**INFORMATION GIVEN:**
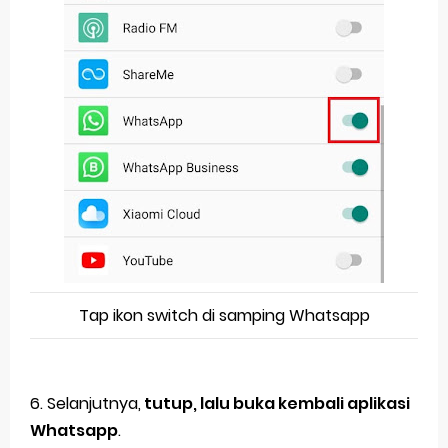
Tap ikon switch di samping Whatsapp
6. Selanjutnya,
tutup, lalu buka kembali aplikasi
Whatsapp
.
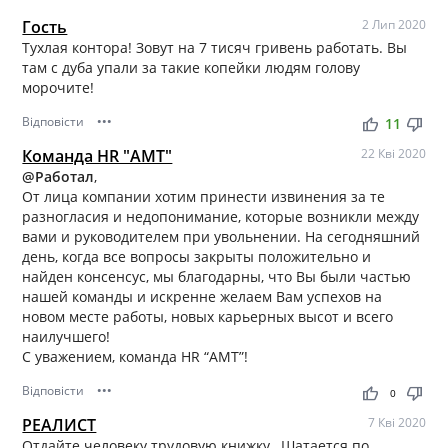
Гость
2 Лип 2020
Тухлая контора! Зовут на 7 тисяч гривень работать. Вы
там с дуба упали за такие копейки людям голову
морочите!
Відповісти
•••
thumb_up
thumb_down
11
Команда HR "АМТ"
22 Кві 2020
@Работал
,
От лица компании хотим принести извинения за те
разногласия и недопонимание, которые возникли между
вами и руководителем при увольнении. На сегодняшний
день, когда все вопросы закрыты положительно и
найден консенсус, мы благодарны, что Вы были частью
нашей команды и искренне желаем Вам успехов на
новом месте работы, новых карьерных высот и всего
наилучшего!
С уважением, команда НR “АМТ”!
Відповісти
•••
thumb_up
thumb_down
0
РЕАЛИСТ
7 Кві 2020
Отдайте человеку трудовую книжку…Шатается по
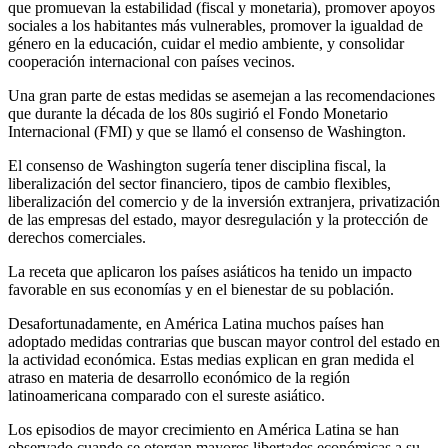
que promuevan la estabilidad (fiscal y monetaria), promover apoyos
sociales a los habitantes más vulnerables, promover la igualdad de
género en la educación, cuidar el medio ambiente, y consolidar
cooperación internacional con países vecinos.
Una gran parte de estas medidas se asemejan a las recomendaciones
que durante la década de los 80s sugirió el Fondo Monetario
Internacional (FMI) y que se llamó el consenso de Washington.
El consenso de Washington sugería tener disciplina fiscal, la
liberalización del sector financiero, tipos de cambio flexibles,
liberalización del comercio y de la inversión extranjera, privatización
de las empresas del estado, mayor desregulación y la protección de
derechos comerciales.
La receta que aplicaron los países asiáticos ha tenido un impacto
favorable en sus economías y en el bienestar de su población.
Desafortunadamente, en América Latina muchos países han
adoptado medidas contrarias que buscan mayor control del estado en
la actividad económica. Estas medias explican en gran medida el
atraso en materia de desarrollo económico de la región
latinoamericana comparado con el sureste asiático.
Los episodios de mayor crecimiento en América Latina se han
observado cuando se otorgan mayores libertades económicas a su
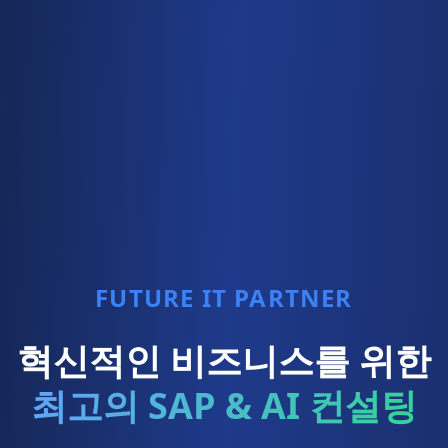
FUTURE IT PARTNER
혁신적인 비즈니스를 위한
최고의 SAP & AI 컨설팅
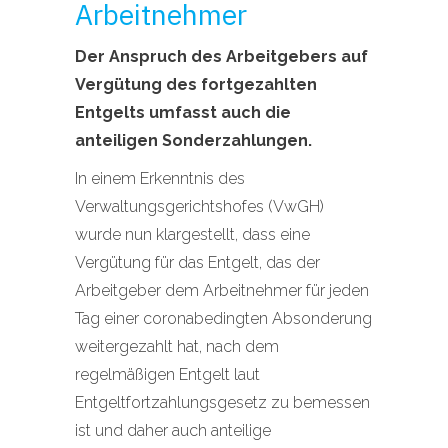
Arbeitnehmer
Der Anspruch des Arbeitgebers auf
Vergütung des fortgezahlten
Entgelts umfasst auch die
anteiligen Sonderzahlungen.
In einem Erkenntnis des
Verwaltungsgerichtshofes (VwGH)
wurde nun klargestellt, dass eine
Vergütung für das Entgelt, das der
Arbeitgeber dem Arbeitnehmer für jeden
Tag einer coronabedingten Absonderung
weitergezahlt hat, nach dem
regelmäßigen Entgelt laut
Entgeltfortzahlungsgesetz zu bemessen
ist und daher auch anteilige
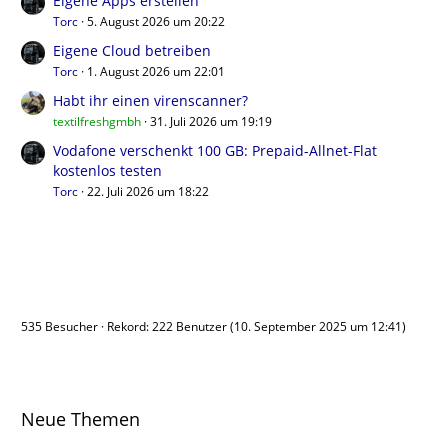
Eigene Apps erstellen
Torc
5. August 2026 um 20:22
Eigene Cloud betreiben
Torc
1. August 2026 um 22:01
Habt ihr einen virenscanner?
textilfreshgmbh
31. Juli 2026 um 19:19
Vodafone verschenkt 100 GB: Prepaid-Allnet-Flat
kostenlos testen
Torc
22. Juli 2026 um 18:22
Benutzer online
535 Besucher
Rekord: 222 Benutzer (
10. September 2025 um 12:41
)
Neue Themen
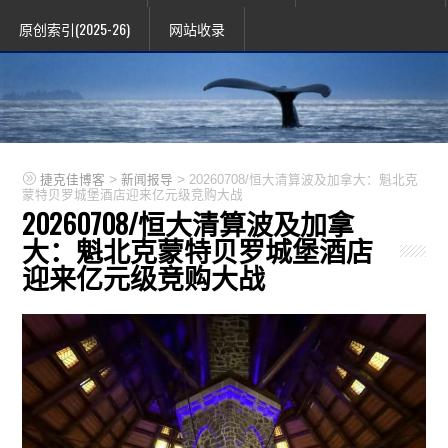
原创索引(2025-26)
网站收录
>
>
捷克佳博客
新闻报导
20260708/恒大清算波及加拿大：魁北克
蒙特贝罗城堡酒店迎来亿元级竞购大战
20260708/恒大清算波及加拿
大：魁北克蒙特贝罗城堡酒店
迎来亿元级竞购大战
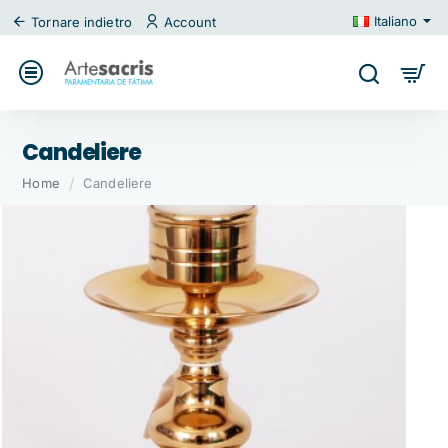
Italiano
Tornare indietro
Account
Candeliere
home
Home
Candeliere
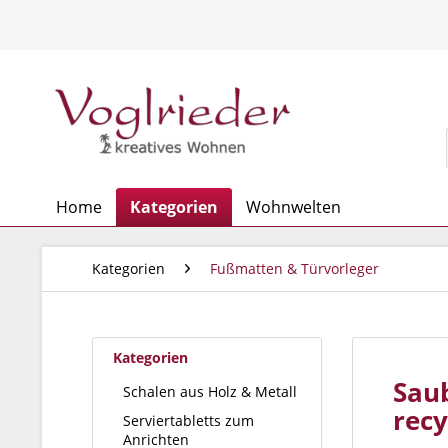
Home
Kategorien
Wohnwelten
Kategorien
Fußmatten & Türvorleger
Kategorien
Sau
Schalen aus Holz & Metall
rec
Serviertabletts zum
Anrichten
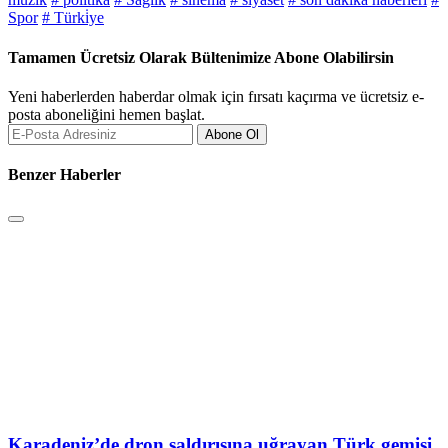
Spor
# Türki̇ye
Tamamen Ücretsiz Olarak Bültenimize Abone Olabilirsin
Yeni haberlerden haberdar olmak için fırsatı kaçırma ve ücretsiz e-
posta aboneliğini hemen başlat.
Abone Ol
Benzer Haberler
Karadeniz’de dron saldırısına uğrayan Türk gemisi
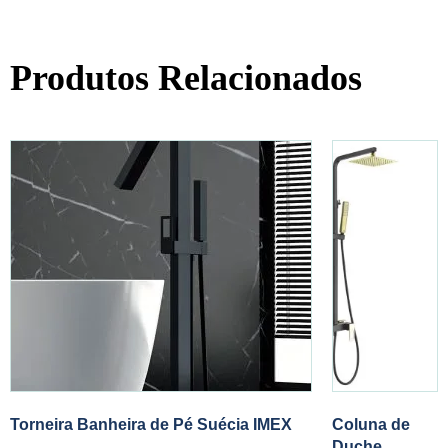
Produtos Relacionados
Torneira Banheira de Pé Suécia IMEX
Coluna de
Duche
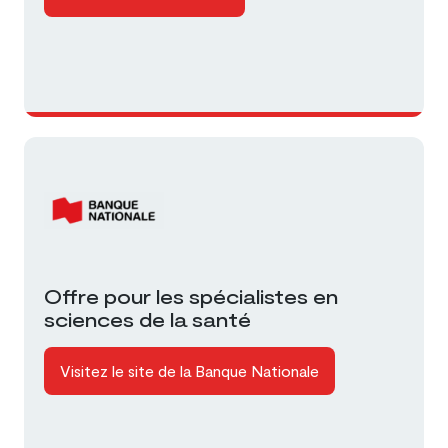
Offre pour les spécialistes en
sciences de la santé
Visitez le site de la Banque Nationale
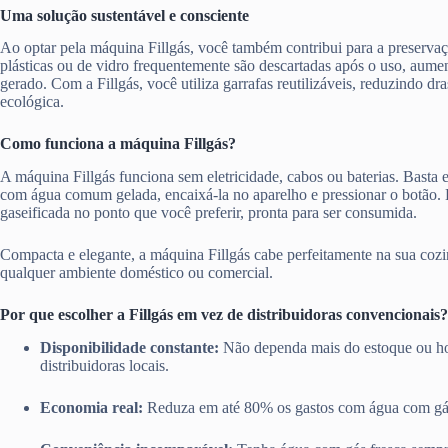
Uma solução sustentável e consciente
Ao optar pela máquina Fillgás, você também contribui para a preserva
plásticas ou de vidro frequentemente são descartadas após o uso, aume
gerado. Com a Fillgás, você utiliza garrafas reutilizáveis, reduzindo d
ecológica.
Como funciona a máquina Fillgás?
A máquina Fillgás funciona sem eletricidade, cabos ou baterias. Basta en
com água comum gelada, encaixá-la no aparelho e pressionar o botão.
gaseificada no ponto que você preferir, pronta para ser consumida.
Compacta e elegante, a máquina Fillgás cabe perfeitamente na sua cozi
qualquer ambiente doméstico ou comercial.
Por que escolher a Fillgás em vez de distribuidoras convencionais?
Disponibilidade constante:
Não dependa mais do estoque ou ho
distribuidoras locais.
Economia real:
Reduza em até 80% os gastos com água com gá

**WHAT YOU ARE ASKED TO DO:** Which lines of the listing above hold the word "água"? Copy each of them.

**RESPONSE TO THIS TASK:**
com água comum gelada, encaixá-la no aparelho e pressionar o botão.
Reduza em até 80% os gastos com água com gá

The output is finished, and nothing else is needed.